Claude Hermant, du FN à la maison flamande de Lambersart
Âgé de 51 ans, Claude Hermant a un passé bien rempli dans les milieux « barbouzards » et d’extrême droite. Ancien membre de la sécurité du FN dans les années 90, il a aussi été mercenaire (Angola, Congo, Croatie). Au cours des dernières années, il s’est fait connaître dans la région en étant un leader de l’ex-Maison flamande de Lambersart. Ces derniers temps, il travaillait dans une friterie à Lille.
Ces mails qui jettent le trouble
« Salut Claude, nous avons vu avec notre hiérarchie… Nous sommes partant(s) pour les deux dossiers que tu nous as présentés (armes-Charleroi…)… » Imaginons que vous tombiez sur ce type de message (parmi une dizaine) qui aurait été envoyé par un gendarme à Claude Hermant, le 21 novembre 2014 à 8 h 47. Que ce mail soit en possession du juge d’instruction en compagnie d’autres pièces transmises par un homme sourcilleux. Qu’un proche du prévenu certifie que « Claude Hermant a assuré ses arrières… », voilà qui ajouterait au trouble. Poursuivi pour trafic d’armes en bande organisée (lire ci-dessus), Claude Hermant, 51 ans, placé à l’isolement au centre pénitentiaire de Lille-Annœullin, entend « laver son honneur ». « Mon client est un combattant, il n’aurait jamais travaillé contre les intérêts de son pays », poursuit Me Maxime Moulin.
La question est de savoir si le prévenu, via ces mails, était missionné (instrumentalisé) par quelques services de renseignements de la métropole lilloise. Si ces missions ont bien conduit l’ex-barbouze près de Charleroi pour y surveiller un hypothétique trafiquant. Si cette affaire croise le travail de la justice belge qui cherche à déterminer la solidité des liens entre Amédy Coulibaly et un trafiquant d’armes présumé domicilié à… Charleroi. Si le Lillois a joué le jeu des services ou double jeu.

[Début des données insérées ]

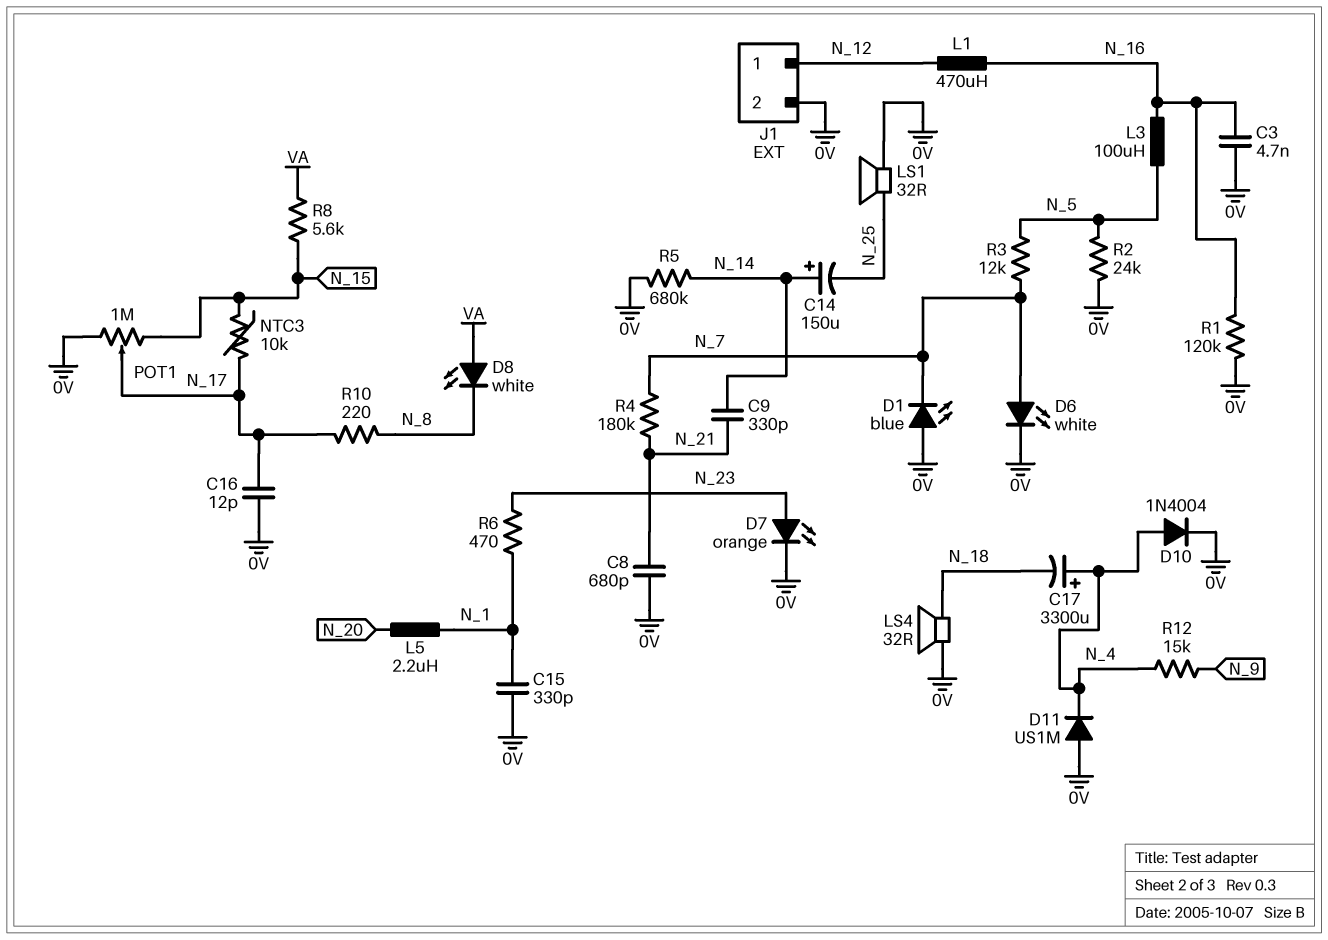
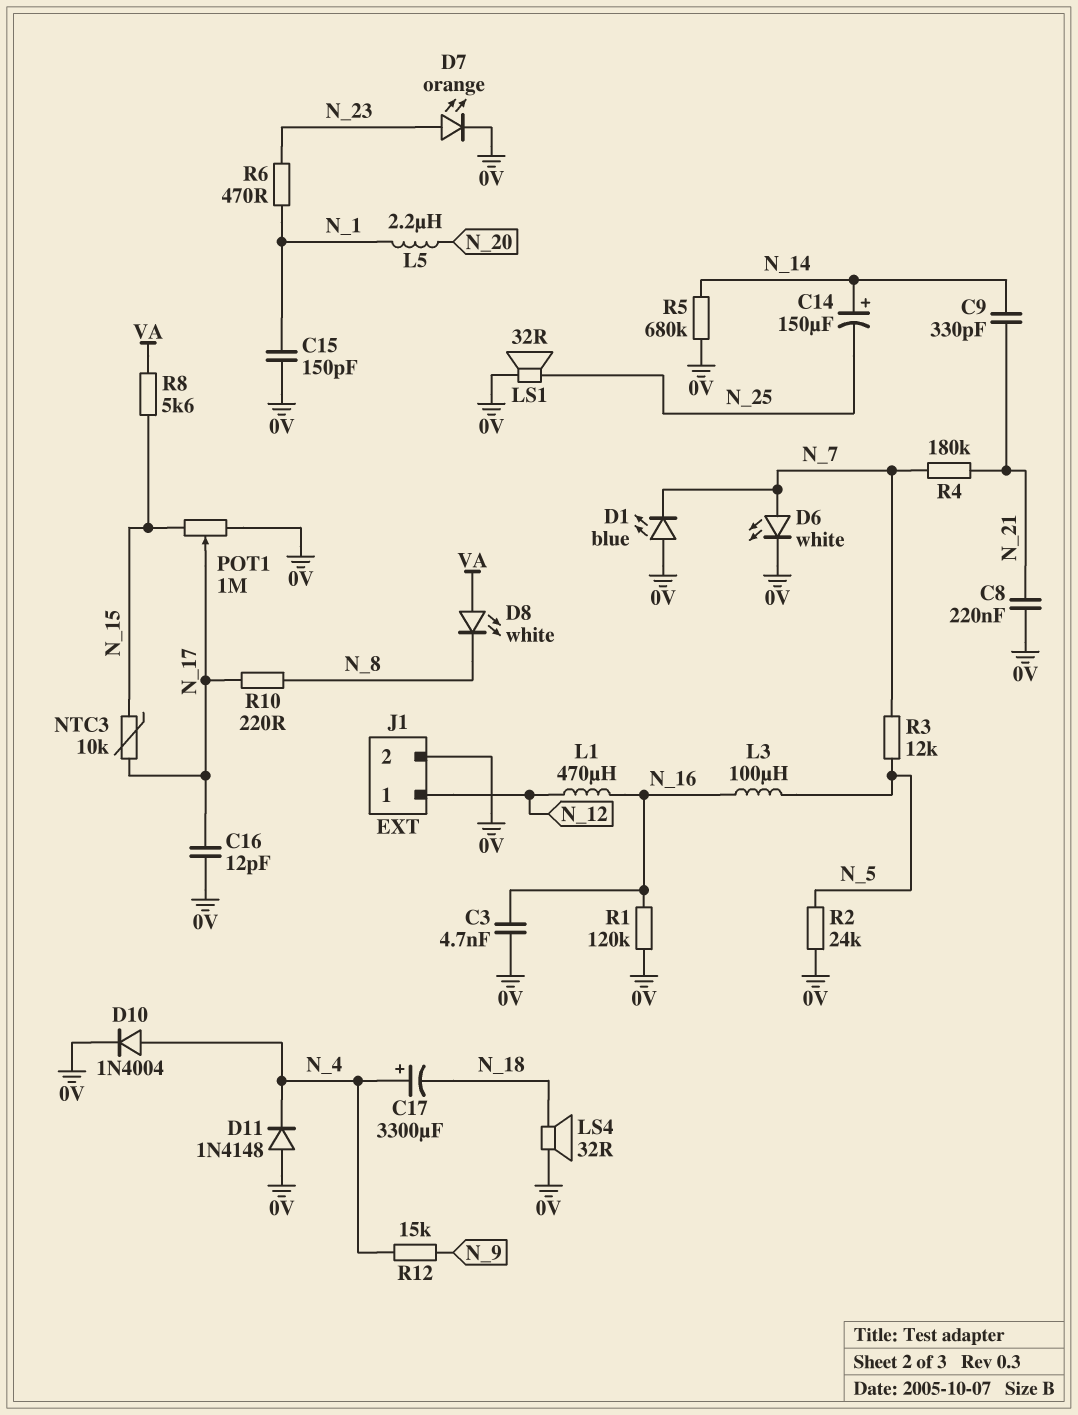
C8: 680pF (0V, N_21) -> 220nF (0V, N_21)
C15: 330pF (0V, N_1) -> 150pF (0V, N_1)
D11: diode US1M (A 0V, K N_4) -> diode 1N4148 (A 0V, K N_4)

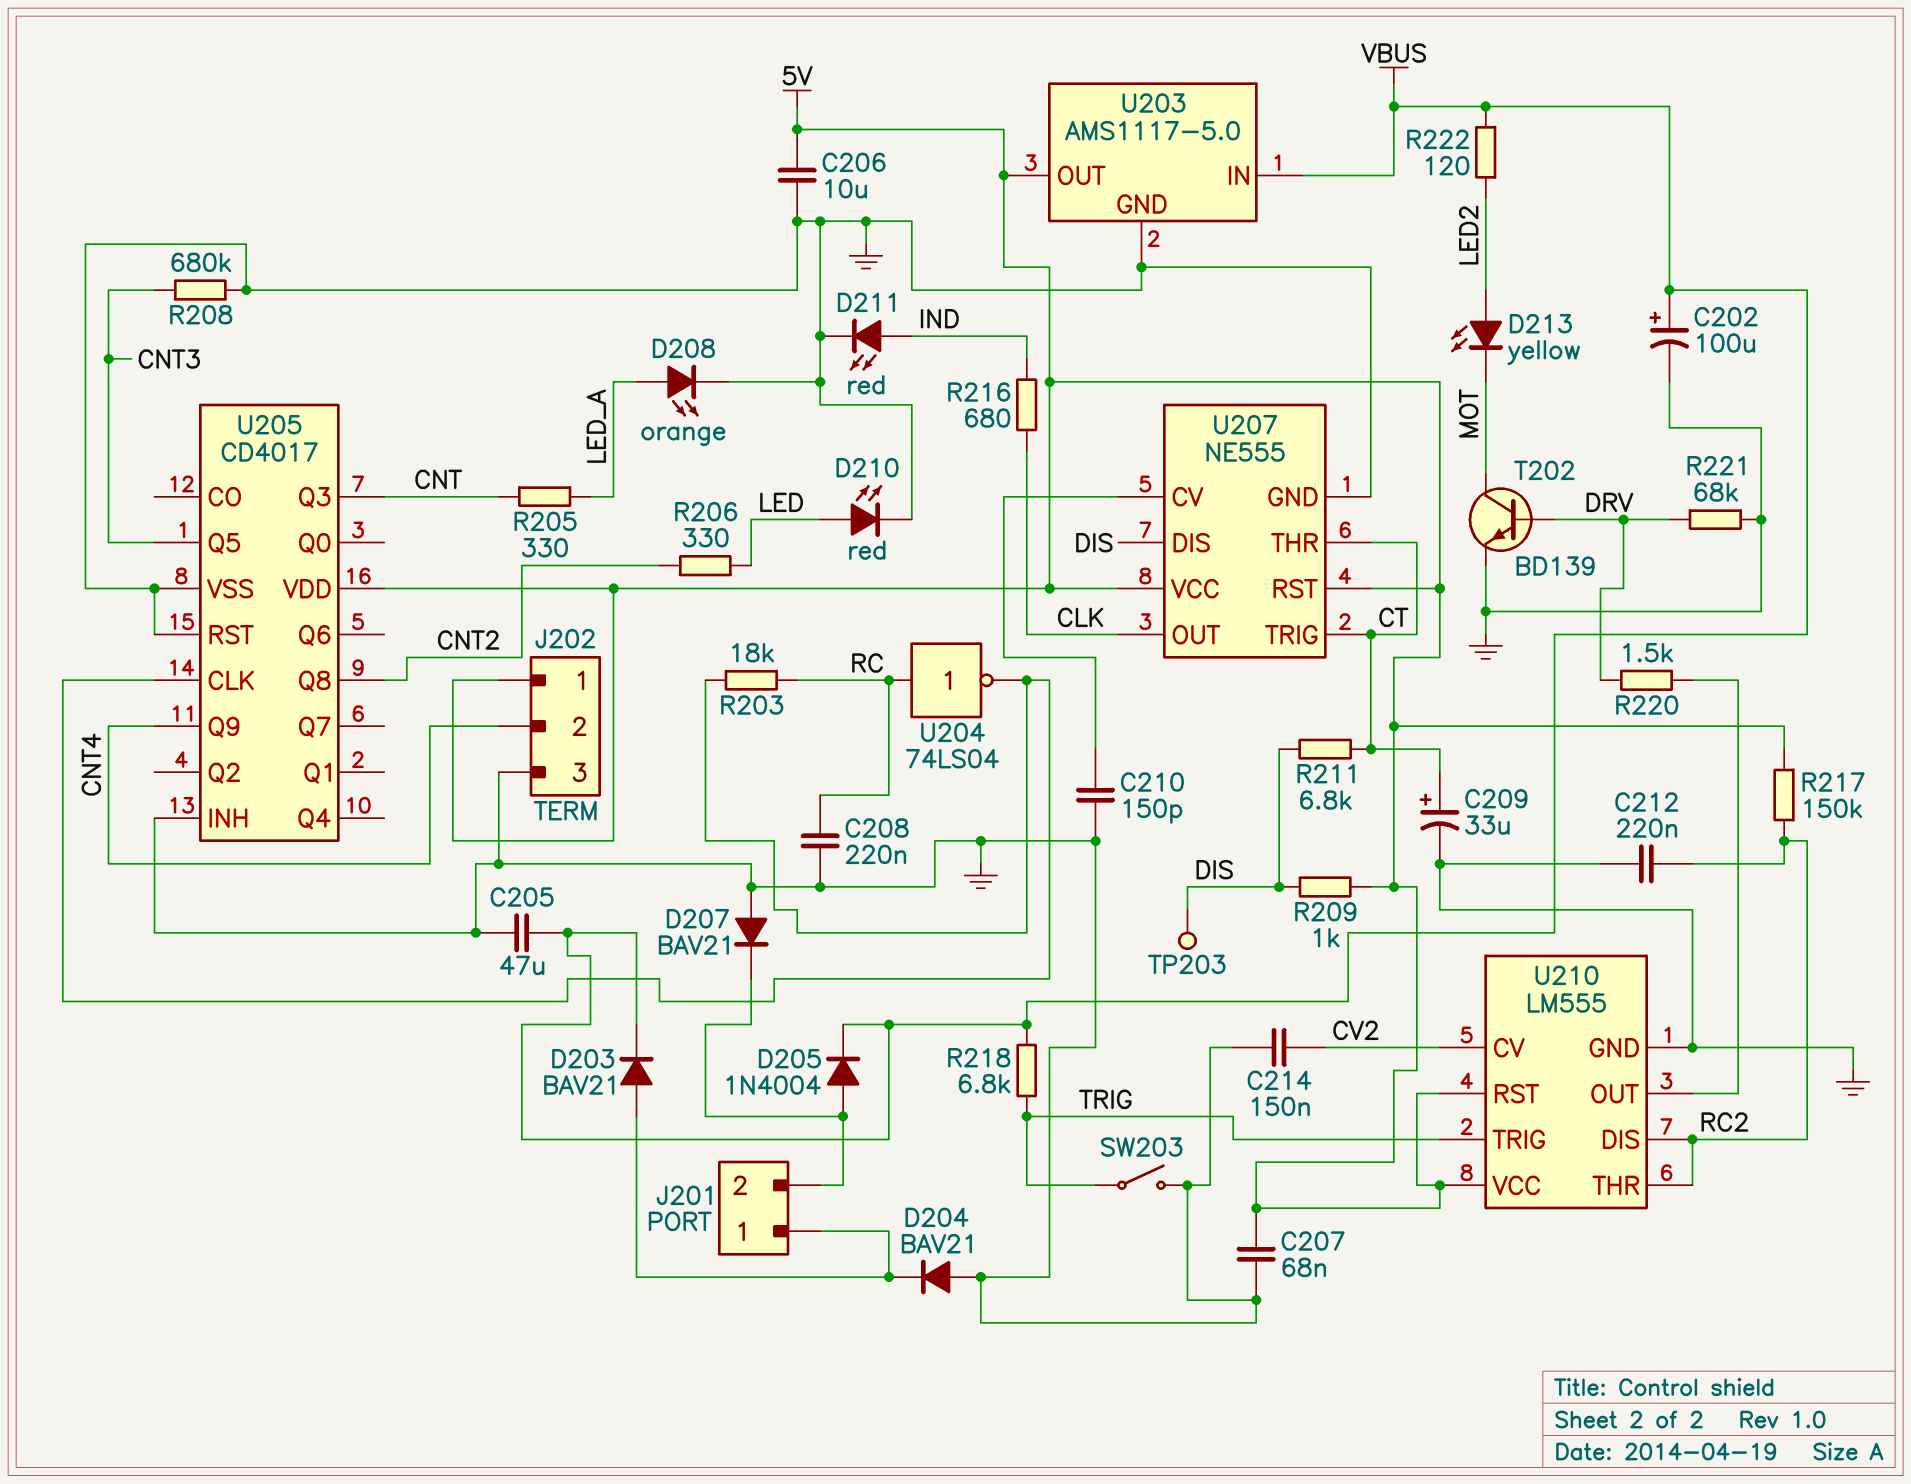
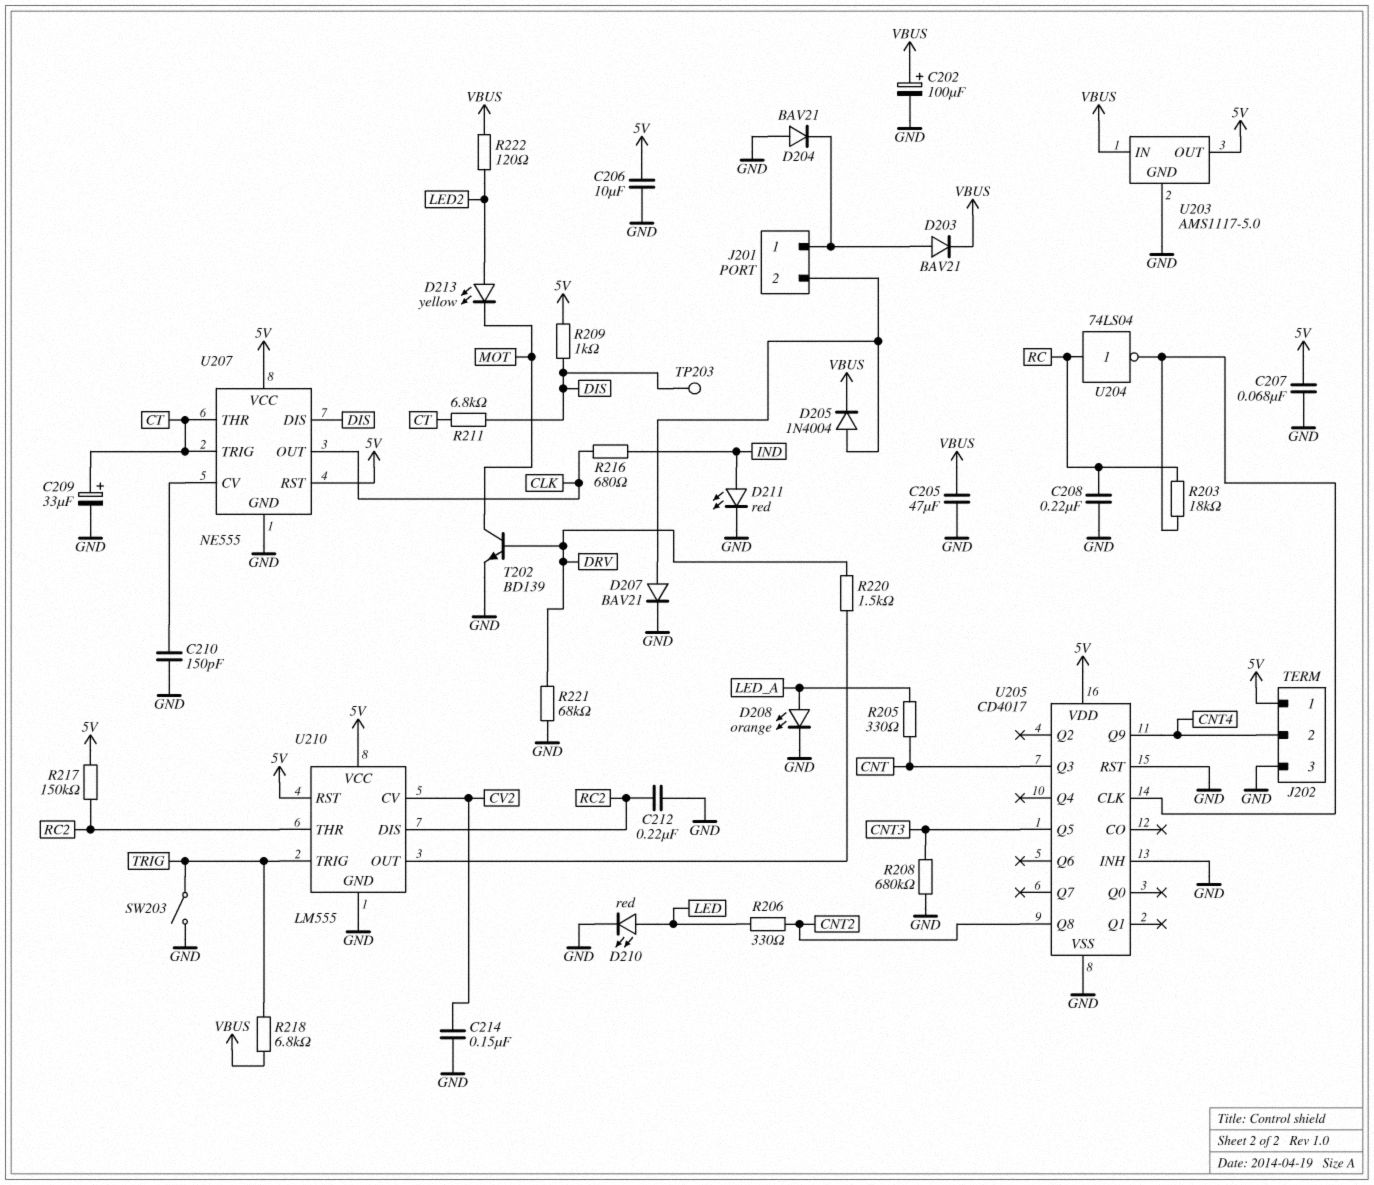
D207: diode BAV21 (A GND, K J201/2) -> diode BAV21 (A J201/2, K GND)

« Le prochain Marc Fievet »
Selon nos informations, l’ex-mercenaire aurait acheté des armes « neutralisées » via une entreprise slovène (AFG) ayant pignon sur rue. « Il se servait de ces armes pour infiltrer le grand banditisme… », affirme un familier. Le renvoi à un message daté du 24 mai 2014 délivré à l’un de ses correspondants gendarmes se montre plus précis : « afg livre des armes qui ensuite suivent un circuit de remilitarisation et finissent dans les quartiers (lillois). » Les enquêteurs restent convaincus que Claude Hermant, présumé innocent, serait la tête pensante d’un important trafic au minimum régional. La nature des armes saisies, leur nombre, les factures… doivent permettre de clarifier une situation complexe.
Une affaire de vengeance et de balance plane également sur ce dossier dont chaque tiroir possède ses secrets. Joint ce jeudi, l’état-major de la gendarmerie de Villeneuve-d’Ascq renvoie à « la commission rogatoire internationale, aux services de police concernés, au procureur… ». Dans les couloirs du palais de justice, Claude Hermant s’était fait plus loquace. Il ne serait pas « le prochain Marc Fievet ». Allusion directe à cet ex-inspecteur des douanes français arrêté par les autorités canadiennes et lâché par sa hiérarchie. Qui, après avoir purgé onze ans de prison, se bat pour obtenir sa réhabilitation. Que le chemin s’annonce long.